Он объявил это с такой настойчивостью, что я не захотел больше спорить. Да я и не мог бы выставить новые основательные аргументы против его теории.

6

Кто интересуется, может узнать в отчете, отосланном на Землю, как точно подтвердилось открытие Артура Хироты и каким трудным был процесс его подтверждения. Нет нужды вспоминать те первые дни в городе вариалов, они однообразны: мы блуждали по трубопроводам, каналам, венам, нервам, жилам — и сейчас не знаю, какое наименование правильней, — вокруг носились разноцветные дзета—жители, ко мне льнул мой Иа, Николая сопровождал Иу, дешифраторы вырабатывали код взаимной информации, общение становилось все осмысленней. К сожалению, передатчик кинетической речи был лишь один, без него доносить вариалам свои мысли мы не могли. Зато сами мы постепенно и без передатчика научились распознавать смысл в трансформациях тел. Первым освоил это искусство Жак. Он так точно растолковывал поступки вариалов, словно они извещали его о своих желаниях по особому каналу. Некоторое время он даже нес службу второго передатчика — и очень гордился этим. И хоть вскоре все мы научились понимать основные вариации дзета—жителей, его проникновение в их души все же было более полным, чем у остальных.

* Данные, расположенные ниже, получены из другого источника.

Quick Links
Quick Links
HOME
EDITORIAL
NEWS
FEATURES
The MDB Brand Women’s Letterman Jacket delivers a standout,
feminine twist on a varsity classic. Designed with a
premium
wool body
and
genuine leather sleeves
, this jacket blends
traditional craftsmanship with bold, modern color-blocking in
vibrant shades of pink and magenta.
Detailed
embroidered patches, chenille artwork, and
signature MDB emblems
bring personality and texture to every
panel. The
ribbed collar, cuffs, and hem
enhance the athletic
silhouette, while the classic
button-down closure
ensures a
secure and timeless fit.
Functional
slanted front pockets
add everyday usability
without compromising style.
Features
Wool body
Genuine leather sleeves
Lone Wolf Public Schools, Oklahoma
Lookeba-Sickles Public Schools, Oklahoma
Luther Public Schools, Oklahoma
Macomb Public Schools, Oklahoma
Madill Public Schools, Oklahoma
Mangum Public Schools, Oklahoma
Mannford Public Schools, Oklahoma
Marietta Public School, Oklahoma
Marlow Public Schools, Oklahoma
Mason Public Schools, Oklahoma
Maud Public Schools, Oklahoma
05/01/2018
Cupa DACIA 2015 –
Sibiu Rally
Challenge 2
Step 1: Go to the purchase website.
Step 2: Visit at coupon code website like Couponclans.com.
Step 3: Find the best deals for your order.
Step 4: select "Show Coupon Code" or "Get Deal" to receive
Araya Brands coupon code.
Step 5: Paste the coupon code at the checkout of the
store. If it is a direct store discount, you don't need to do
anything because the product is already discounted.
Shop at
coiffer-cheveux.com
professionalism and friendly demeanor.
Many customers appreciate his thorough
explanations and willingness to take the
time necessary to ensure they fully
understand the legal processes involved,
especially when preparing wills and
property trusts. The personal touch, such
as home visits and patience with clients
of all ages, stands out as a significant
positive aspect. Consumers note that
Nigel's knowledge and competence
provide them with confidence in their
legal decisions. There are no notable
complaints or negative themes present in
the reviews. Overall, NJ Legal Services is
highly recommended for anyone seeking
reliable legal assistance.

Знание о городе и его жителях накапливалось быстро. Вариалы считали свой город живым существом и побаивались его раздражать. В гневе, утверждали они, он опасен: бывало, что гибли нарушители его спокойствия. Сноситься с ним непосредственно невозможно, но есть два правителя, тоже вариалы, правда, очень далекая вариация, они — выразители его мыслей и настроения. Один командует левыми свойствами города, почему и называется Левым, а другой — соответственно — Правым. Левое и правое — самые общие особенности местного бытия, это не так геометрические, как психологические понятия. О появлении людей оба правителя знают. С ними надо встретиться, они лишь ждут, чтобы мы немного освоились. Зал, куда нас привели в первый день, — чрево города, столовая, где вариалы подкрепляются единственной своей пищей — интенсивным облучением, каждый в своей длине волны.

В этом местечке разноцветные вариалы находят полный спектр: от инфракрасных лучей — их любят все — до дальнего ультрафиолета, но пронзительность ультрафиолета способны выносить лишь синие У и фиолетовые Е, а их среди вариалов немного.